Man kann sich über die Entscheidung, die beiden EPs rückwirkend zu veröffentlichen als Fan zwar freuen, muß sich aber auch eingestehen, dass Self Titled eher wie ein nur bedingt essentieller Appendix zum Hauptwerk funktioniert, mehr wie eine enorm vielversprechende Aufwärmübung in Form einer nicht restlos ausgegorenen Demo-Sammlung anmutet. Denn das ausnahmslos instrumental gehaltene Werk kann keineswegs in letzter Konsequenz die Charakterstärke und Tiefe erzeugen, die I’m Losing Myself zu bieten hatte, kanalisiert das theoretisch vorhandene Potential einfach nicht bedingungslos – als würde stets der letzte Schliff, das finale Quäntchen Hingabe fehlen. Wo An Isolated Mind hinten raus zwar noch zur hohen Erwartungshaltung aufschließt, gerät Self Titled so über zumindest zwei Drittel seiner Spielzeit doch zu einem latent frustrierendem Rohdiamanten.

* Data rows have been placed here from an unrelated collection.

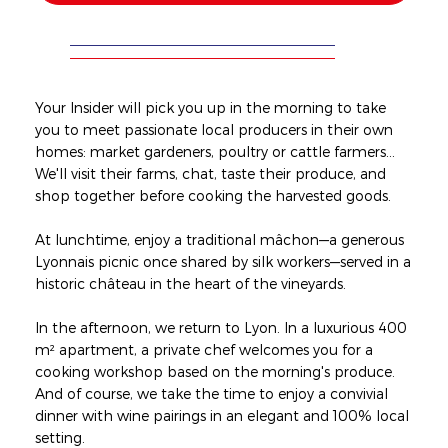
Your Insider will pick you up in the morning to take
you to meet passionate local producers in their own
homes: market gardeners, poultry or cattle farmers...
We'll visit their farms, chat, taste their produce, and
shop together before cooking the harvested goods.
At lunchtime, enjoy a traditional mâchon—a generous
Lyonnais picnic once shared by silk workers—served in a
historic château in the heart of the vineyards.
In the afternoon, we return to Lyon. In a luxurious 400
m² apartment, a private chef welcomes you for a
cooking workshop based on the morning's produce.
And of course, we take the time to enjoy a convivial
dinner with wine pairings in an elegant and 100% local
setting.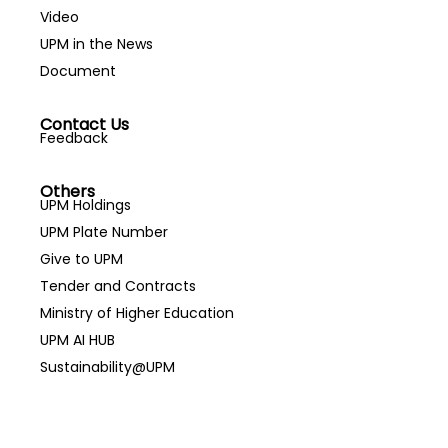
Video
UPM in the News
Document
Contact Us
Feedback
Others
UPM Holdings
UPM Plate Number
Give to UPM
Tender and Contracts
Ministry of Higher Education
UPM AI HUB
Sustainability@UPM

Fear beginnt mit sehnsüchtigen Gitarren über einem verträumten Piano und beinahe folkigen Texturen, artikuliert Shoegaze und Postrock für jene Score-Welten von Silent Hill, die ein bisschen mehr Hoffnung zeigen, und kreiert eine schöne Stimmung – verläuft letztendlich aber unverbindlich. Euphoria positioniert sich mit markanterer Leadgitarre in Bereichen, die auch Mogwai gefallen, wenn der Groove und das Riff über den ätherischen Synthieflächen dominanter werden, doch es fehlt am Biss. Selbst wenn der Blackgaze mit markigen Drums poltert, wirkt alles eher wie eine vielversprechende, aber nicht zu Ende gedachte Skizze, die spätestens beim direkten Post Metal Part zur Mitte hin sowie dem wirklich fein mit neongreller Patina schwelgenden Abgang wie eine verschenkte Chance lamentiert.

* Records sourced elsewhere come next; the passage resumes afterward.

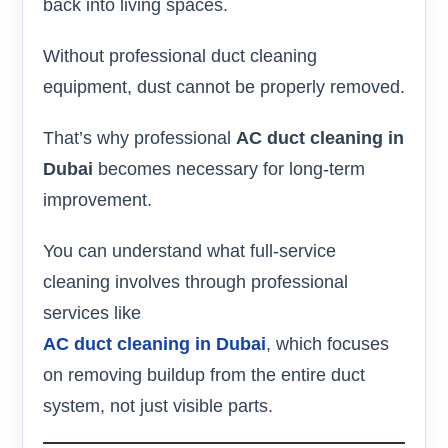
back into living spaces.
Without professional duct cleaning
equipment, dust cannot be properly removed.
That’s why professional
AC duct cleaning in
Dubai
becomes necessary for long-term
improvement.
You can understand what full-service
cleaning involves through professional
services like
AC duct cleaning in Dubai
, which focuses
on removing buildup from the entire duct
system, not just visible parts.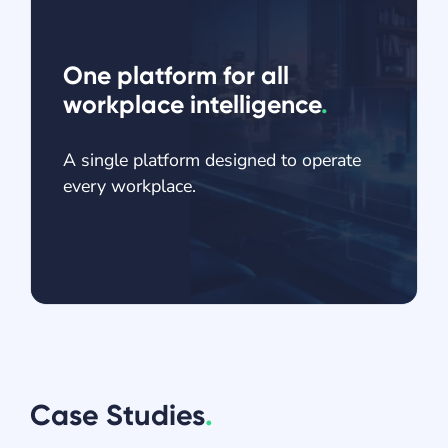
One platform for all
workplace intelligence
.
A single platform designed to operate
every workplace.
Case Studies
.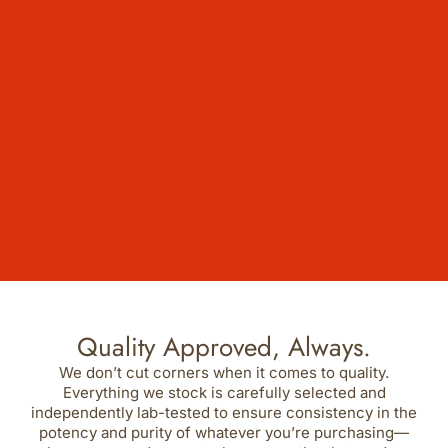
Quality Approved, Always.
We don’t cut corners when it comes to quality.
Everything we stock is carefully selected and
independently lab-tested to ensure consistency in the
potency and purity of whatever you’re purchasing—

5150 ist solider Shoegaze im Midtempo, der theoretische seine Spannungen immer weiter anzieht, aber im Grunde über den Klimax zu sehr mäandert, bevor Mia als melodisch verspielte Gitarrenanordnung, die auf halben Weg zum einnehmenden, aber ziellosen Geschrammel doch noch eine Rhythmussektion findet, um wie eine keyboardschwere Verneigung vor Alcest und Co. zu schwelgen: nett, aber egal.

Obwohl keine Sekunde bis hier hin tatsächlich schlecht ist, im Kontext seiner eigentlichen Entstehungsgeschichte vor I’m Losing Myself veröffentlicht wohl auch stimmiger eingeordnet hätte werden können, da Bogges erst später auf dem vorher veröffentlichten Erstling seines neuen Projektes die nötige Selbstsicherheit gefunden hat, wirkt Self Titled bis zu diesem Zeitpunkt wie die wahrgenommene Option, jene aktuelle Aufmerksamkeit zu nutzen, die An Isolated Mind in überschaubaren Kreisen über das Jahr 2019 zuteil wurde.
Dass aber durchaus essentielle Substanz im aufgefahrenen Material versteckt ist, wird in den letzten Metern auch überdeutlich. Sempervirens überzeugt als atmosphärischer Black Metal, dessen imaginativ abholende Gitarrenarbeit, das Händchen für Arrangements und die frischen Dynamiken zeigen, was Bogges an sich kann, während Moving Forward dort das Tempo drosselt, sich mit melancholischer Sehnsucht in einen gniedelnden Jam legt, der keinen Unterschied zwischen Post und Classic Rock macht und die Gedanken beinahe episch schweifen lässt. Es fehlen Self Titled also nicht die Vocals oder die Perspektiven, sehr wohl aber der Rahmen und die Konturen, um sich jenseits des fragmentarischen Stückwerks voll zu entfalten. Insofern wäre es vielleicht sinnvoller gewesen die vorhandenen Stück zu überarbeiten und an die mittlerweile hohen Standards von An Isolated Mind anzupassen. Als Fan von I’m Losing Myself will man die 33 + Minuten dieses Trabanten dennoch auch so nicht wirklich missen – selbst im verhassten Tape-Format.